## Job
Transcribe word for word every text line in the entries below, from kingdom through common name. Leave the pictures out of your answer.

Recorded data
--- Start ---
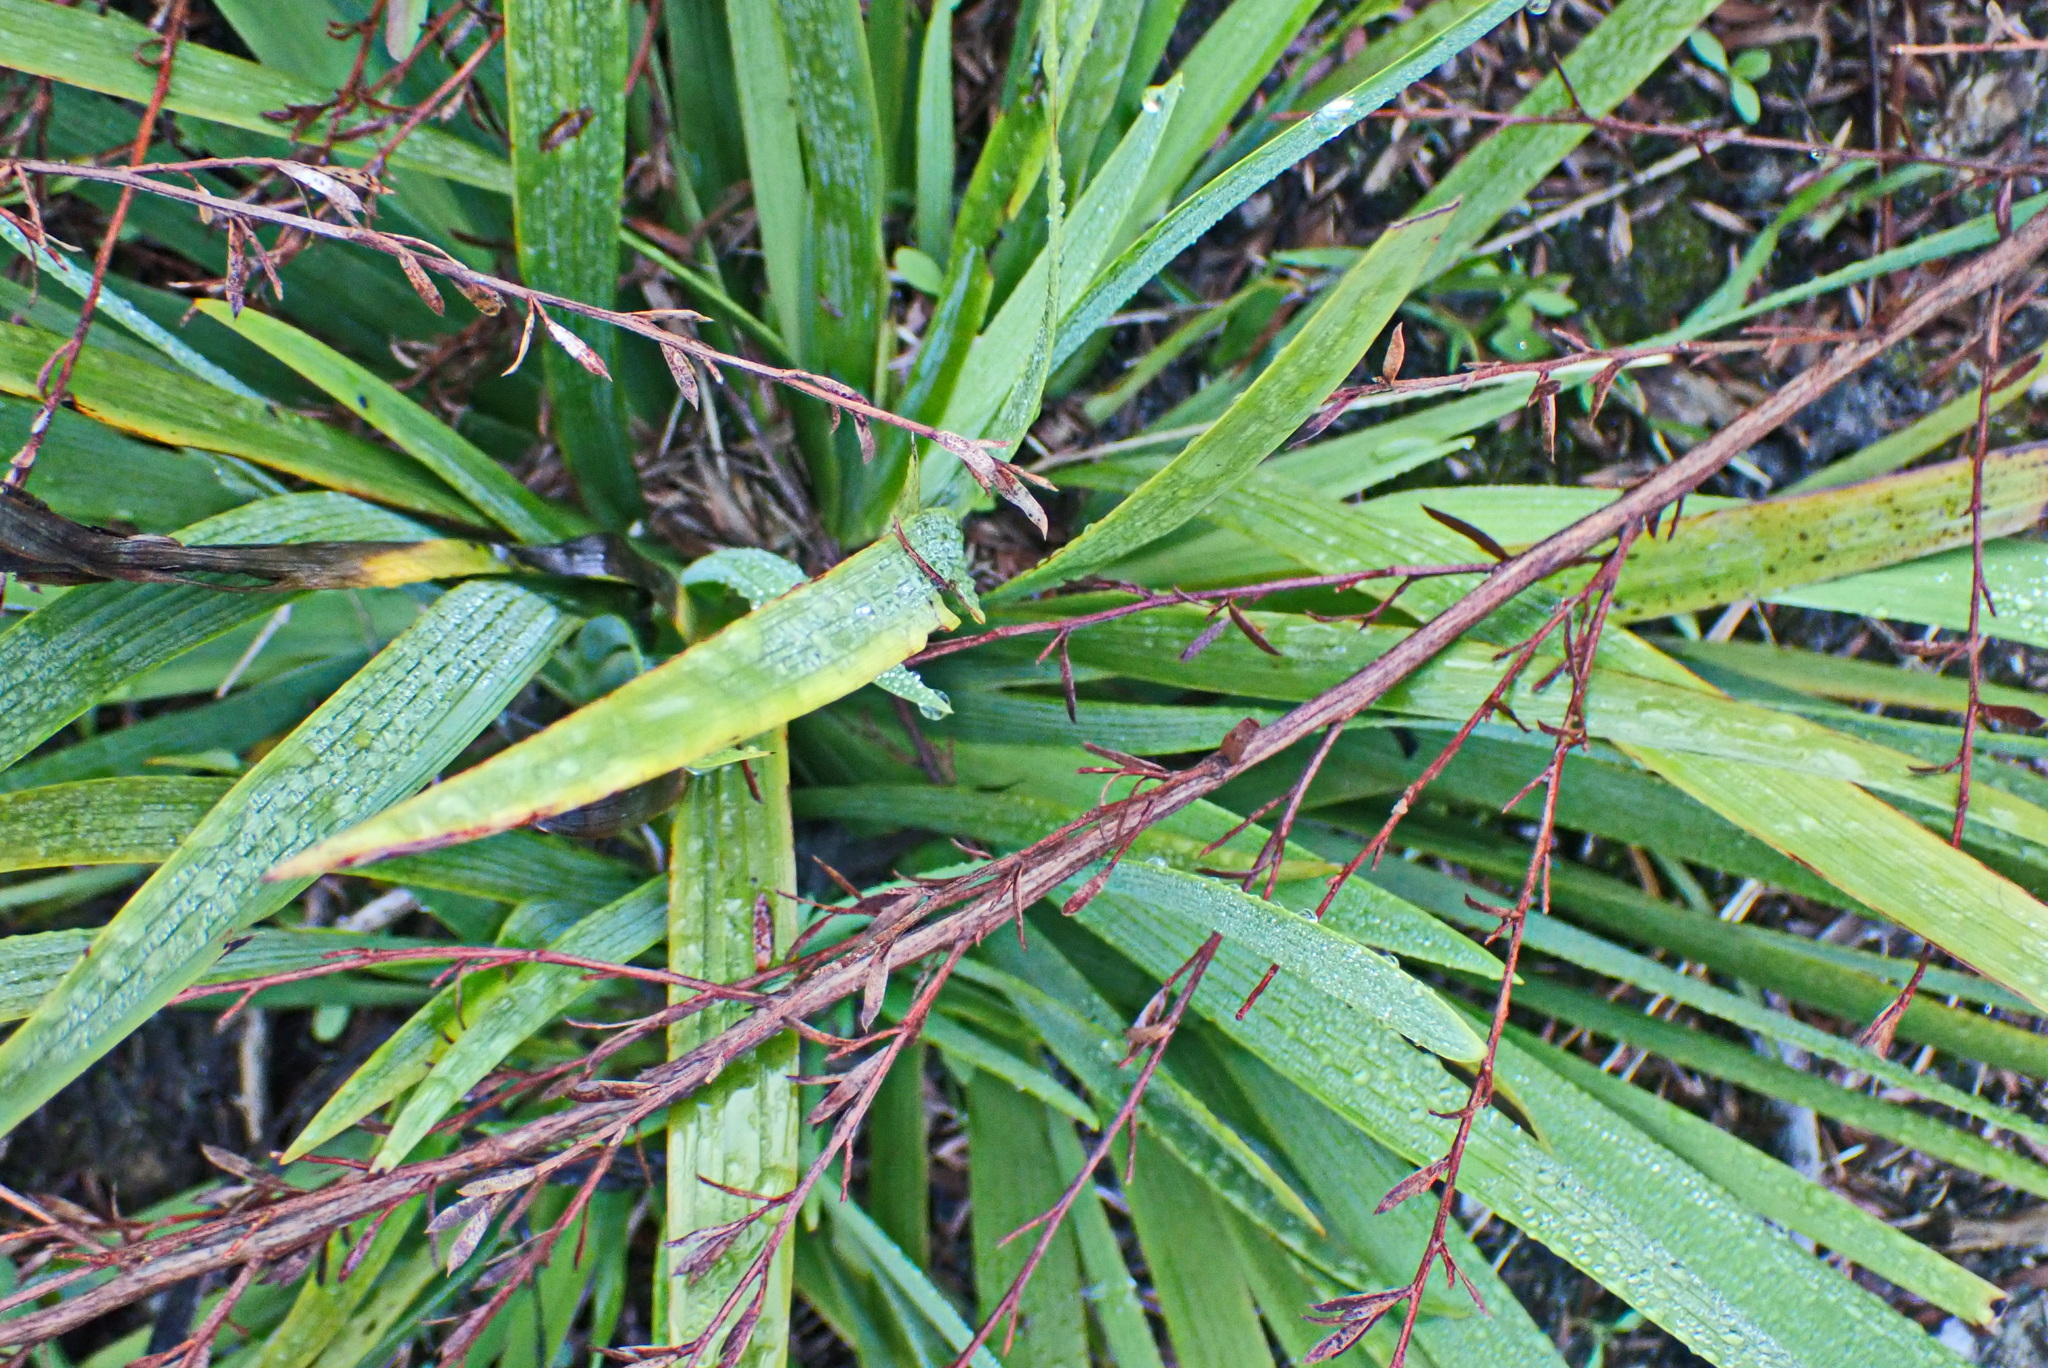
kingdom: Plantae
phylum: Tracheophyta
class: Liliopsida
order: Asparagales
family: Iridaceae
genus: Aristea
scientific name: Aristea ecklonii
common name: Blue corn-lily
--- End ---
## The result
kingdom: Plantae
phylum: Tracheophyta
class: Liliopsida
order: Asparagales
family: Iridaceae
genus: Aristea
scientific name: Aristea ecklonii
common name: Blue corn-lily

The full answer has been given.